Fundação Telefônica: De que forma o processo de ensino-aprendizagem na educação virtual foi impactado pela pandemia? As mudanças foram para melhor ou pior?
Daniel Mill: Nas crises, todo mundo repensa os processos, e a herança dela pode ser uma força motriz para transformações. Contudo, há um paradoxo: por um lado as pessoas tiveram mais exposição às tecnologias, e isso gera algo de bom, inclusive as possibilidades de professores poderem seguir adiante usando mais as tecnologias em suas aulas, já que perceberam algumas vantagens do uso; mas, por outro lado, a superexposição compulsória, e não por opção, fez com que muitos percebessem que trabalha-se mais quando se usa tecnologia, e dá mais trabalho pedagógico.

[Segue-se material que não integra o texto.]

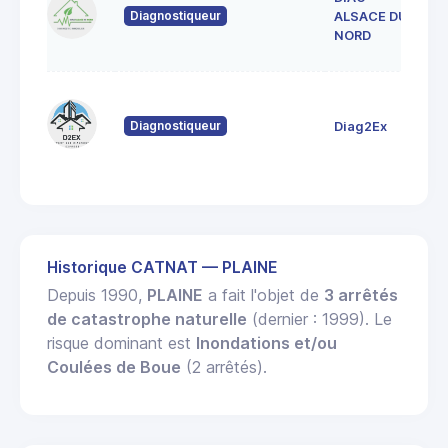
Diagnostiqueur
L
ALSACE DU
6
NORD
80
Fo
Diagnostiqueur
Diag2Ex
6
St
Historique CATNAT — PLAINE
Depuis 1990,
PLAINE
a fait l'objet de
3 arrêtés
de catastrophe naturelle
(dernier : 1999). Le
risque dominant est
Inondations et/ou
Coulées de Boue
(2 arrêtés).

Ou seja: para os professores que tinham preconceito ou não tinham conhecimento diante das tecnologias, há duas possibilidades: ou aproveita o que há de bom, ou dá muita ênfase ao que não funcionou e, automaticamente, chega a conclusão de que não foi uma experiência positiva, passando a bloquear essa possibilidade ainda mais a partir de agora.
Temos que preparar melhor os docentes para esse cenário, e para isso é necessário um maior apoio governamental e institucional, com mais tempo dedicado à formação.
A EaD deve ser um complemento de ensino presencial, e nunca defendi seu uso para o ensino básico – principalmente o infantil e o fundamental. A partir do ensino médio o seu uso é possível, mesclando experiências digitais com o presencial, o qual defendo como a forma histórica e consistente de educação. Afinal, a corporeidade da [educação] presencial é insubstituível.
Fundação Telefônica: Em um contexto onde a aprendizagem híbrida virou uma necessidade mais por obrigação do que por escolha, como a formação de professores deve abordar esse conceito e preparar os professores para o ensino virtual? Como a educação à distância deve convergir com o ensino presencial?
Daniel Mill: É preciso fundir as vantagens pedagógicas do ensino presencial com o virtual. Em termos de articulação dessas vantagens pedagógicas, surge o que temos dado o nome de aprendizagem híbrida, que nesse retorno ao ensino presencial vêm sendo tratada mais como uma mistura dos dois modelos, mas antes disso tratava-se de incrementar o presencial de modo a trazer outras estratégias pedagógicas e tecnológicas para enriquecer a formação, rompendo com a lógica de uma aula mais expositiva, do professor como dono do conhecimento.
A educação híbrida ainda não está prevista em lei, mas vejo com bons olhos a oportunidade de trazer para o presencial as vantagens da EaD. Dá pra fazer coisas bacanas envolvendo o ambiente virtual em sala de aula. Está em discussão no CNE meios de formalizar esse tipo de articulação, e podemos dar um tiro no pé se tratarmos a EaD apenas como uma forma das instituições ganharem mais dinheiro, demitindo professores, precarizando o trabalho e fazendo material didático que dure dez anos e não se preocupe com formação docente, com salas virtuais de mil alunos ao invés de, no máximo, 40.
Defendo a educação híbrida pois temos experiências boas para trazer de uma a outra – do EaD para o presencial e vice-versa -, e para tanto é necessário fazermos a mudança de mentalidade, pois isso vai facilitar o clima organizacional em prol de uma educação diferenciada e transformadora.